* **Material provided**:
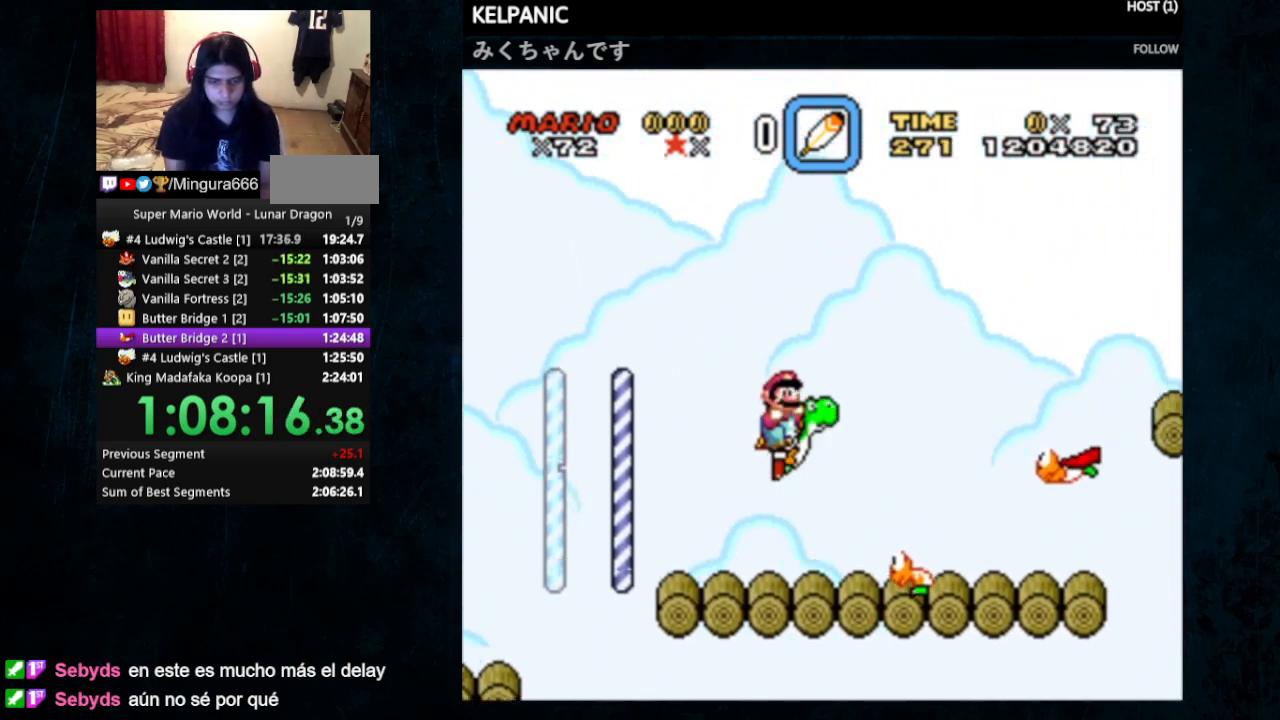
{"buttons": ["Y", "DPAD_LEFT"], "events": [[300, "B", "up"], [433, "DPAD_RIGHT", "up"], [500, "DPAD_LEFT", "down"]]}
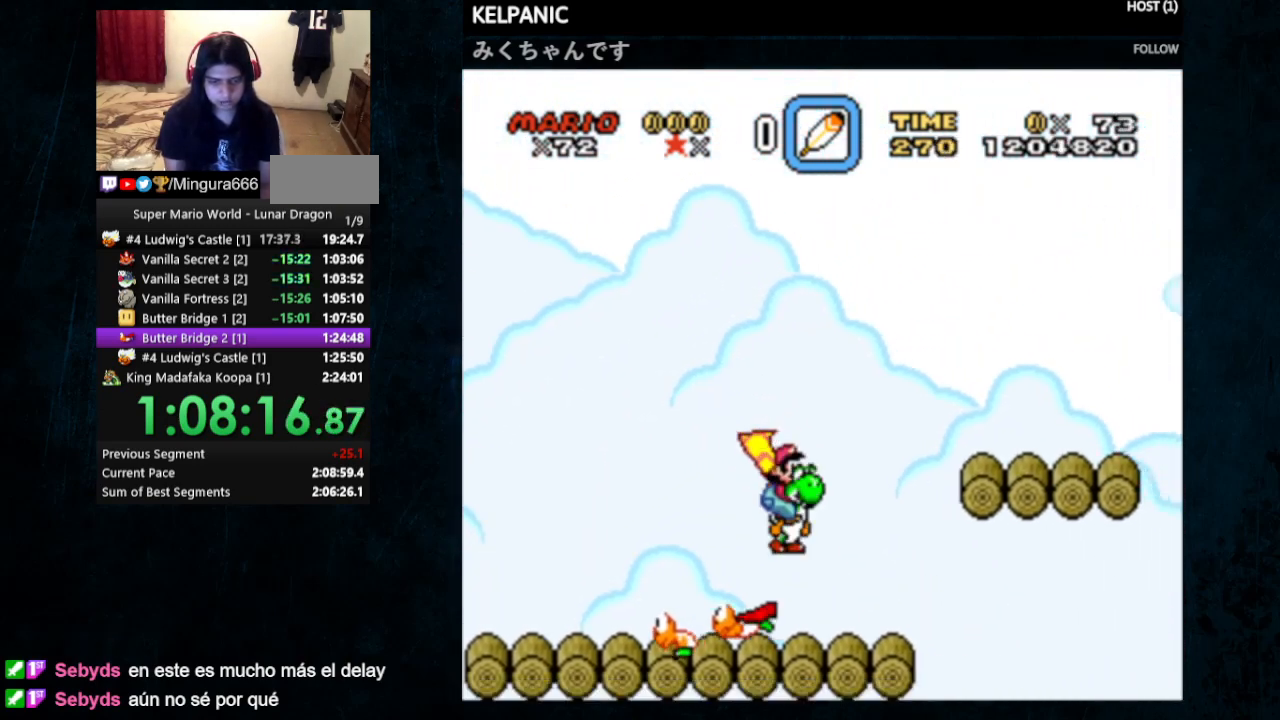
{"buttons": ["B", "Y", "DPAD_RIGHT"], "events": [[100, "DPAD_LEFT", "up"], [200, "DPAD_RIGHT", "down"], [500, "B", "down"]]}
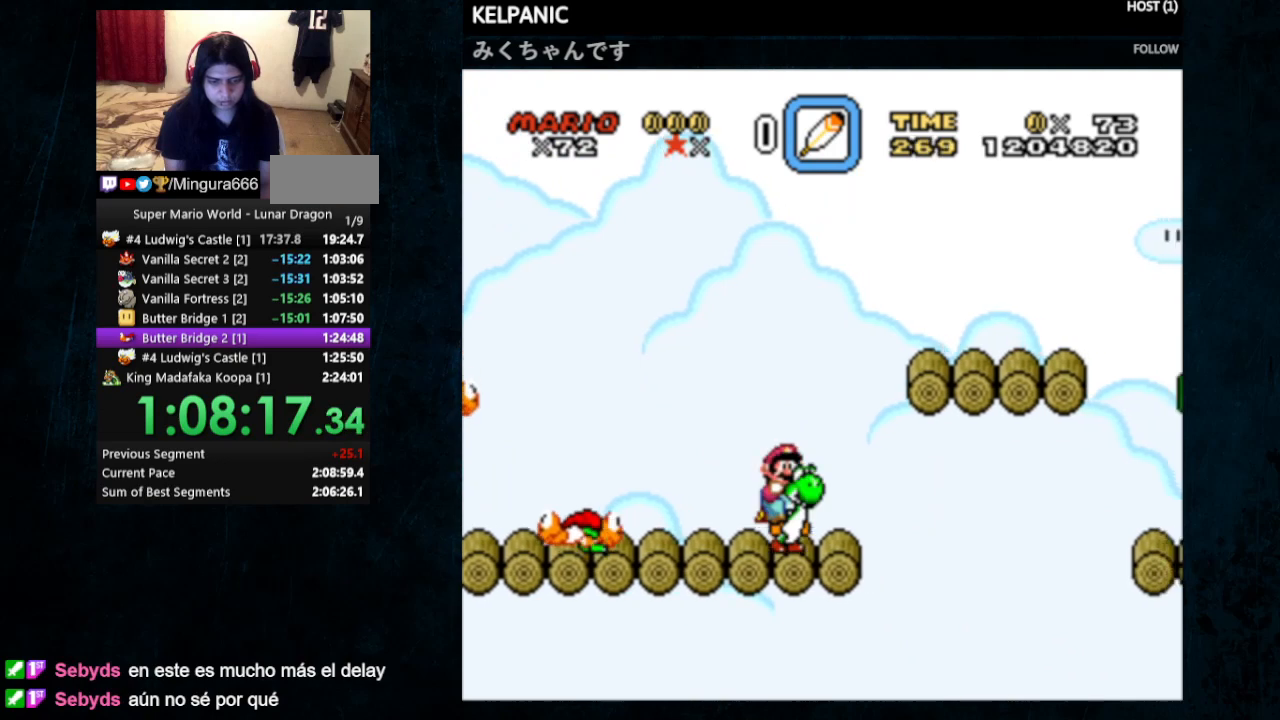
{"buttons": ["Y", "DPAD_RIGHT"], "events": [[367, "B", "up"]]}
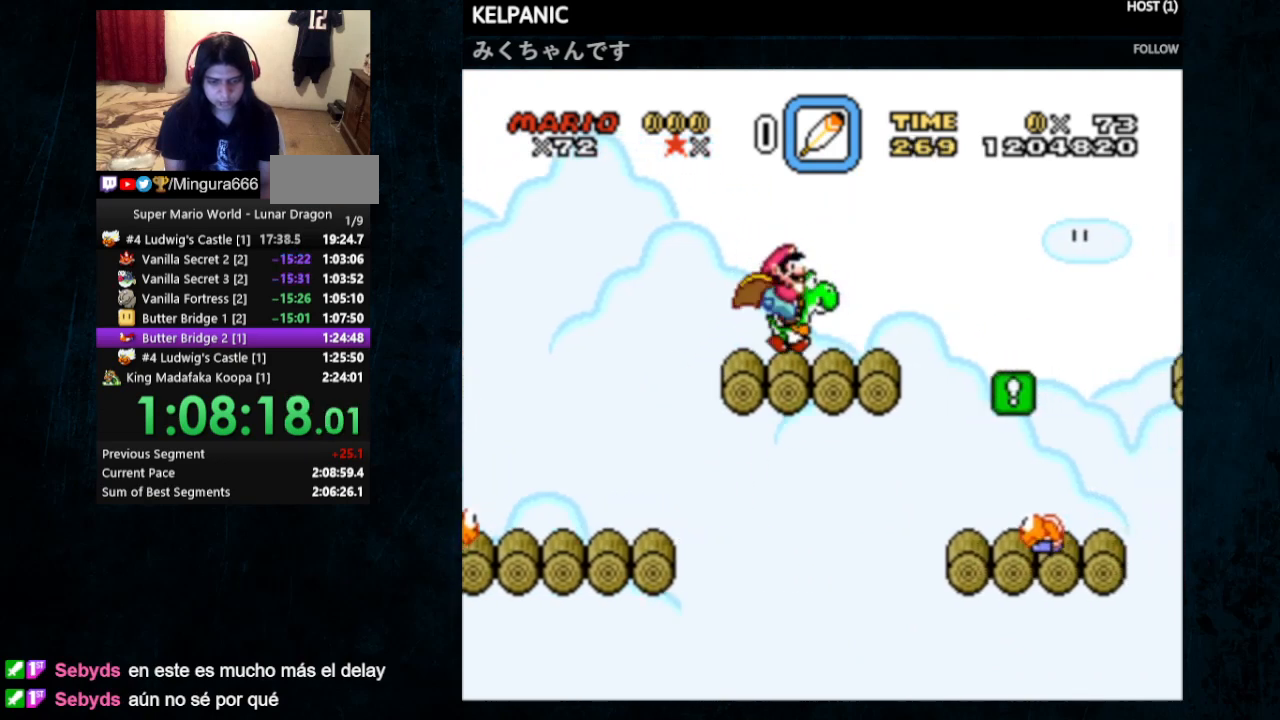
{"buttons": ["Y", "DPAD_RIGHT"], "events": [[67, "DPAD_RIGHT", "up"], [67, "DPAD_UP", "down"], [100, "DPAD_RIGHT", "down"], [100, "DPAD_UP", "up"], [200, "B", "down"], [300, "B", "up"]]}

* **Brief**: The reply must consist of the complete listing, reproduced exactly, with no images.

* **Response below**:
{"buttons": ["Y", "DPAD_LEFT"], "events": [[300, "B", "up"], [433, "DPAD_RIGHT", "up"], [500, "DPAD_LEFT", "down"]]}
{"buttons": ["B", "Y", "DPAD_RIGHT"], "events": [[100, "DPAD_LEFT", "up"], [200, "DPAD_RIGHT", "down"], [500, "B", "down"]]}
{"buttons": ["Y", "DPAD_RIGHT"], "events": [[367, "B", "up"]]}
{"buttons": ["Y", "DPAD_RIGHT"], "events": [[67, "DPAD_RIGHT", "up"], [67, "DPAD_UP", "down"], [100, "DPAD_RIGHT", "down"], [100, "DPAD_UP", "up"], [200, "B", "down"], [300, "B", "up"]]}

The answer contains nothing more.